As to your entry, Jack -- muy bueno!

Jack Crow said...

Ethan,

It all depends. Plato's mysticism has done immeasurable harm, over the last 2500 years. The entire western project depends on the metaphysics and politics of it. If I had to choose between using a mythical time machine to go back and strangle Plato or Hitler, I'd go for Plato. Every time. The tyrants invariably fall, but the tyrannophilia lives on and on. Why I believe Yggie and Klein and Gingrich and Friedman present far more danger than the power for which they apologize(d). The ideas recreate the environments, since they fester and spread. Hitler's fascism could not stand. But the ideas fled that dying body, metastasized and invaded the bodies politic from China to Israel to the USA. Becoming quite respectable along the way.

And those ideas started with a mystic - Plato.

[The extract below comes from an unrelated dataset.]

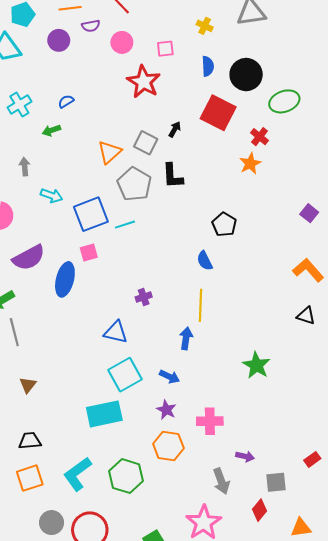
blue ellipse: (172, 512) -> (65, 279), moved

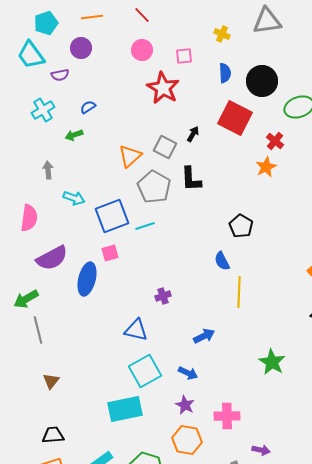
purple semicircle: (91, 26) -> (60, 75), moved
yellow line: (201, 305) -> (239, 292), moved
blue arrow: (186, 338) -> (204, 336), turned 55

So, I guess, for me it all depends.

Charles,

There's observational science and then there's royal science. Observational scientists may postulate any number of bad models, on the way to a success or two. Royal science serves power. From day one.

Respect,

Jack

Anonymous said...

I like that, Jack. "Royal science." See, e.g., S. Fred Singer at UVA.

Anonymous said...

Yeah and what of it?

Duncan Mitchel said...

If you're interested in the varieties and consequences of mysticism, and if you can find a copy of Agehananda Bharati's "Light at the Center: Context and Pretext in Modern Mysticism," it's worth a read. Bharati was an Austrian, born in the 20s, who became an ordained Hindu monk, and his acerbic take on all sorts of things is refreshing. Maybe I should do a blog post on him...

Jack Crow said...

I appreciate the attempt to find the positive in mysticism, but I personally see efforts to seek a "behind" or "beneath" to events as leading ineluctably towards metaphysics, and the drive to make messy reality conform with metaphysical and mystical Ideals.

I trust no mystics. Not one. Though some bear easier toleration.

DPirate said...

"It ain't gonna be us, anymore, doctor."

Actually, yes, it is.

Also, while you are sitting in the lap of luxury, writing your blog and collecting ad revenue, people are dying. Wtf is your problem?

Jack Crow said...

Not a monetized blog.
Don't collect ad revenue.

When you can get basic stuff right, I'll check back.